I then learned that all of the plants for the project are grown on location in the nursery, which is located on the hill just above the site where Dragonfly Creek will soon be flowing naturally. And lucky for me the nursery does drop in volunteer days every Wednesday, and only an hour or so after my interview and site inspection would be complete. The opportunity was perfect and I was more than happy to spend this gorgeous day being outside and getting my hands into some dirt.

When I showed up at the nursery, I sat outside and ate my lunch until it was scheduled to start at 1 in the afternoon.

Immediately I saw a familiar face. Once you start volunteering with nature related projects in San Francisco the circle of people seems to get smaller and smaller. The first person I saw was Eli Huerta Ortiz, who as I found out is one of the directors of the nursery. I met her about a year ago at a Nature in the City fundraising event that I volunteered at. I had to remind her of who I was, but once I did she remembered me instantly. We have a mutual friend, Sangeet. Sangeet and I know each other through surfing and he used to intern at the Presidio Nursery. Small world, or city, or population of people into plants and nature.

The crowd at the volunteer event was nicely mixed. For the most part it is older folks; retired with a love for gardening and ecology, they come here to wet their whistle on collective work that produces tangible results. We all sat down in a circle in their meeting room and Eli led the group by presenting a dry-erase board with the days tasks listed on it and how many people needed to man each task.

Seed cleaning, weed removal, tending to the green house needs, shoveling mounds of compost-mulch and few others provided plenty of work for the three-hour volunteer shift. My self and the one other young guy in the group offered our selves up for what became obviously the least desirable task of the afternoon: shoveling piles of compost-mulch. Here is the process. A girl manned a piece of machinery known as a loader, she used the heavy equipment to scoop large piles of the raw compost/mulch and dumped them into a large sifter. The sifter would role the raw material through a giant cylinder with a screen; the fine mulch would pour out into one pile and the larger pieces would come out the other end. Our job was to constantly be shoveling the larger pieces away from their exit point so that the pile would not build up to high. We wore dust masks, goggles and earplugs. Being used to manual labor, the task was a breeze, but I can imagine that for one of the retired folks in the green house, it would not be so pleasant. So, I was glad to be able to take on that task. So was the other guy, he was cool.

About half way through the shift, a small snack was prepared. Carrots, granola and some chips and dip were put out on a table and we all took five. Today was one girl’s birthday and a cake was brought out and the birthday song was sung. It was nice. It really showed how much, for one she cared about the place to be there on her birthday and how much everyone cared about her, to bring a cake and remember that it was her birthday. It was sweet, and the cake was delicious.

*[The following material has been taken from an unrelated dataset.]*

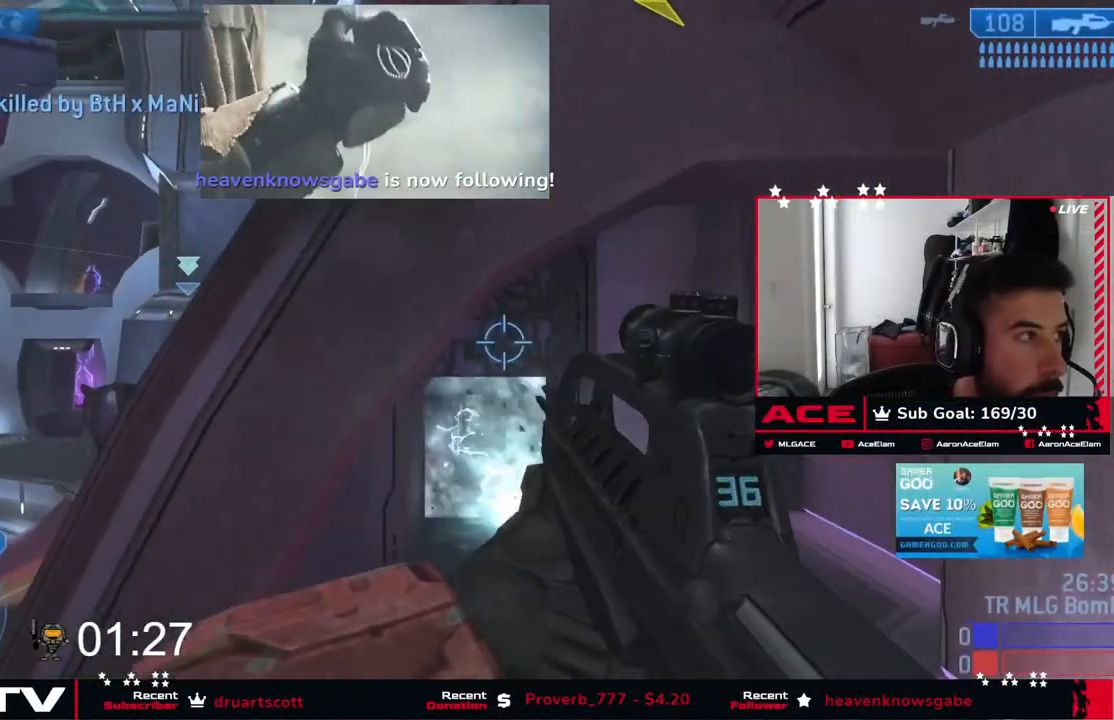
{"buttons": [], "left_stick": "up-right", "events": [[234, "left_stick", "up-right"]]}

After snack time (I love saying that phrase) we resumed work. I joined Eli and an older gentleman named John in removing a bunch of assorted weeds from one nook of the property. I buried my self deep into some foliage and set into removing some incredibly long sections of blackberry which were entangling their way through the desired bushes.

The Presido Nursey just recently grew their one millionth plant. An incredible feat by anyones standards. As a non-profit agency that runs almost entirely on volunteer help I feel that they are a model of community effort.

The welcoming I received was warm and instant. There is no elitist attitude, no self-righteousness about contributing time for free to a natural cause; just down to earth people who love nature and don’t mind working for free. They are the type of people who inspire me to do this sort of work and I will continue to attend their work days as often as I can. At the end of the day, Eli welcomed me and introduced me once again to the group as we had our final pow-wow to hear about everyone’s afternoon. Rounds of applause were offered as each coordinator relayed their progress of the day and the room was full of smiling and fulfilled human beings.


This is a segment I put together consisting of an interview with the Presidio Park Nursery manager, Ely Huerta Ortiz as well as another volunteer. I wove their interviews in with some cheese-ball commentary done by yours truly to create a radio show of sorts. It was my first effort at a project like this, and while it isn’t just how I would like it to sound, it’s not too bad.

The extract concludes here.